Clara knew better than to press on, but she couldn't help it. "Well, what about when we play connect the dots? If they are close together, you can see what the picture is going to be. Unless you just pretend you can't."

"I think you are the one who pretends she can." More snickering. "Besides, it doesn't matter, Clara. Satan put fossils in the ground to deceive us."

Knowing she should just shut up, Clara wailed, "But why would God let him?"

"Now, that's enough, young lady. Are you questioning the will of God? Should I speak to your parents?"

Miserable and terrified, Clara gave in. "No, ma'am." After class, when the other kids were sing-songing "Clara's going to he-ell," she resolved, not for the first time, never to ask any more questions.

Where do they come from, the people who seem ready to promote a point of view by any means, foul or fouler? Fundy school, of course. Compulsion of some kind, and deceit of every kind, are essential to the fundamentalist community. Irrational beliefs cannot be sustained otherwise.

When children are taught such nonsense as creationism, they don't just learn the nonsense. They also learn the bogus arguments offered in support of it.

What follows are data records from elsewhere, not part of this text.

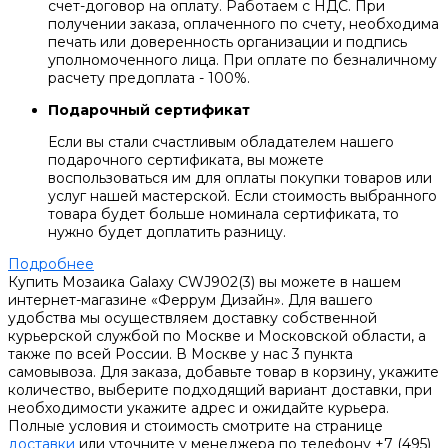
счет-договор на оплату. Работаем с НДС. При
получении заказа, оплаченного по счету, необходима
печать или доверенность организации и подпись
уполномоченного лица. При оплате по безналичному
расчету предоплата - 100%.
Подарочный сертификат
Если вы стали счастливым обладателем нашего
подарочного сертификата, вы можете
воспользоваться им для оплаты покупки товаров или
услуг нашей мастерской. Если стоимость выбранного
товара будет больше номинала сертификата, то
нужно будет доплатить разницу.
Подробнее
Купить Мозаика Galaxy CWJ902(3) вы можете в нашем
интернет-магазине «Феррум Дизайн». Для вашего
удобства мы осуществляем доставку собственной
курьерской службой по Москве и Московской области, а
также по всей России. В Москве у нас 3 пункта
самовывоза. Для заказа, добавьте товар в корзину, укажите
количество, выберите подходящий вариант доставки, при
необходимости укажите адрес и ожидайте курьера.
Полные условия и стоимость смотрите на странице
доставки
или уточните у менеджера по телефону +7 (495)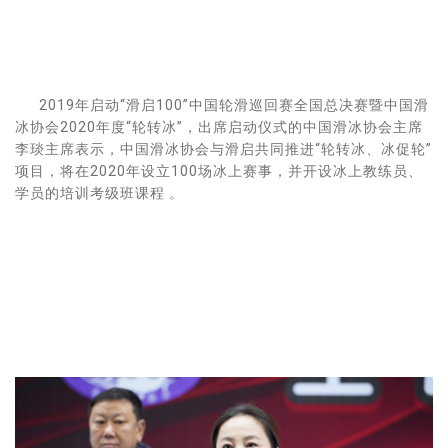
2019年启动“滑启100”中国轮滑巡回赛全国总决赛暨中国滑
冰协会2020年度“轮转冰”，出席启动仪式的中国滑冰协会主席
李琰主席表示，中国滑冰协会与滑启共同推进“轮转冰、冰促轮”
项目，将在2020年设立100场冰上赛事，并开设冰上教练员、
学员的培训考级班课程 。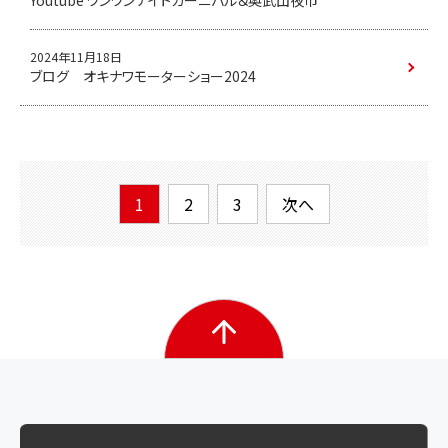
Youtube ワンワンナイトカーニバル＆奥武山夜市
2024年11月18日
ブログ オキナワモーターショー2024
1
2
3
次へ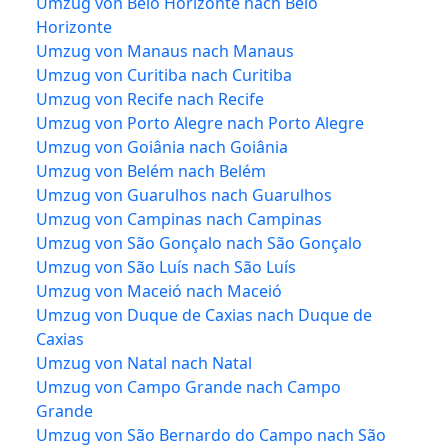
Umzug von Belo Horizonte nach Belo
Horizonte
Umzug von Manaus nach Manaus
Umzug von Curitiba nach Curitiba
Umzug von Recife nach Recife
Umzug von Porto Alegre nach Porto Alegre
Umzug von Goiânia nach Goiânia
Umzug von Belém nach Belém
Umzug von Guarulhos nach Guarulhos
Umzug von Campinas nach Campinas
Umzug von São Gonçalo nach São Gonçalo
Umzug von São Luís nach São Luís
Umzug von Maceió nach Maceió
Umzug von Duque de Caxias nach Duque de
Caxias
Umzug von Natal nach Natal
Umzug von Campo Grande nach Campo
Grande
Umzug von São Bernardo do Campo nach São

They learn about straw men, equivocation, appeal to authority, to the stick, to the crowd, etc, not as counterfeits to be rejected, but as sound coin of the realm of thought, accepted in all the commerce of their synapses. They become as if brain damaged, almost physiologically incapable of grasping why such argument is worthless.

Such is the fate of those to those who, unlike Clara, are not naturally bright enough to suspect something wrong with the "truths" their preacher, their parents, their Fundy School teachers insist upon. They are the lucky ones. Clara's future could be darker.

It isn't enough just to repress the normal curiosity of a child and stop asking questions. The fundamentalist community cannot brook mere acquiescence. Clara must give service of word and deed to ideas she doubts. She is terrified of hell, and wants to believe, but a sane person cannot believe something merely because she is afraid of the consequences of disbelief. Only a crazy person can do that. If the strain is too great for her, Clara may have a psychotic break—become delusional—just to convince herself she believes what she does not.

There is another possibility: If Clara is smart enough and can bear the strain long enough, she may discover that hell is a lie, that all the things the adults in her life insist she must believe—or else—are lies. By learning, precociously, to think for herself, she can escape their delusions.

This may seem a liberating step, but if Clara would also escape whipping she cannot let anyone know what her real beliefs are. She must be a conscious hypocrite. She must tell people, not what she thinks, but what they want to hear. When you do that, people don't treat you cruelly. Better, they can be talked into doing things for you. The isolation of a child in such circumstances is profound, and her contempt grows with her skills at manipulation. She is a nascent sociopath.

I hope Clara will escape both these evils, with no damage worse than years of therapy can manage. Many do. Many more, I fear, do not.

Fundy School is child abuse. Its product is damaged and dangerous adults, ready to lie for Jesus, or against global warming, or for a faith-based capitalism that would privatize everything but privacy. The only guide to "truth" they can conceive is authority. They admire what they perceive as strength—not character, but wealth, power and thuggishness—and are contemptuous of those they think weak. They are capable of atrocities in the name of Jesus or Mohamed, and incapable of perceiving the contradiction, or caring if they do. Like many abused children, they have grown up to become abusers, with an inner rage that longs for violence, providing they can feel righteous as they kill. So they wait, impatiently, for the Leader to tell them who the Jews are, this time.